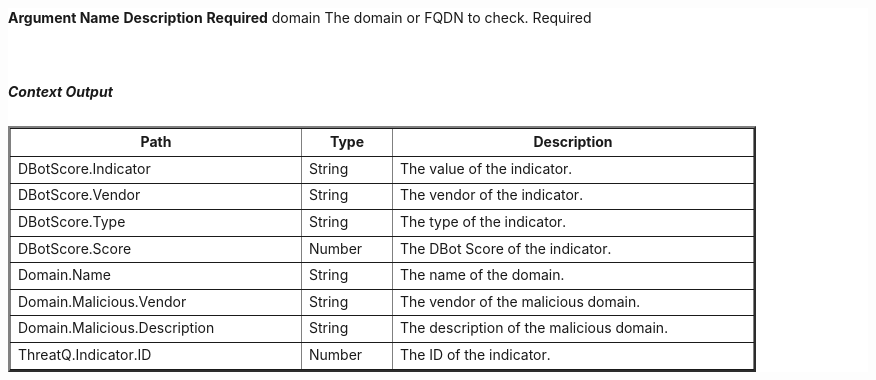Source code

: <th style="width: 275px;"><strong>Argument Name</strong></th>
<th style="width: 269px;"><strong>Description</strong></th>
<th style="width: 164px;"><strong>Required</strong></th>
</tr>
</thead>
<tbody>
<tr>
<td style="width: 275px;">domain</td>
<td style="width: 269px;">The domain or FQDN to check.</td>
<td style="width: 164px;">Required</td>
</tr>
</tbody>
</table>
<p> </p>
<h5>Context Output</h5>
<table style="width: 748px;" border="2" cellpadding="6">
<thead>
<tr>
<th style="width: 280px;"><strong>Path</strong></th>
<th style="width: 77px;"><strong>Type</strong></th>
<th style="width: 351px;"><strong>Description</strong></th>
</tr>
</thead>
<tbody>
<tr>
<td style="width: 280px;">DBotScore.Indicator</td>
<td style="width: 77px;">String</td>
<td style="width: 351px;">The value of the indicator.</td>
</tr>
<tr>
<td style="width: 280px;">DBotScore.Vendor</td>
<td style="width: 77px;">String</td>
<td style="width: 351px;">The vendor of the indicator.</td>
</tr>
<tr>
<td style="width: 280px;">DBotScore.Type</td>
<td style="width: 77px;">String</td>
<td style="width: 351px;">The type of the indicator.</td>
</tr>
<tr>
<td style="width: 280px;">DBotScore.Score</td>
<td style="width: 77px;">Number</td>
<td style="width: 351px;">The DBot Score of the indicator.</td>
</tr>
<tr>
<td style="width: 280px;">Domain.Name</td>
<td style="width: 77px;">String</td>
<td style="width: 351px;">The name of the domain.</td>
</tr>
<tr>
<td style="width: 280px;">Domain.Malicious.Vendor</td>
<td style="width: 77px;">String</td>
<td style="width: 351px;">The vendor of the malicious domain.</td>
</tr>
<tr>
<td style="width: 280px;">Domain.Malicious.Description</td>
<td style="width: 77px;">String</td>
<td style="width: 351px;">The description of the malicious domain.</td>
</tr>
<tr>
<td style="width: 280px;">ThreatQ.Indicator.ID</td>
<td style="width: 77px;">Number</td>
<td style="width: 351px;">The ID of the indicator.</td>
</tr>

==*==

» **Task**:
Pull out every line above that contains the string "table", and copy each one in full. The match must respect letter case.

» **Response for this exercise**:
</table>
<table style="width: 748px;" border="2" cellpadding="6">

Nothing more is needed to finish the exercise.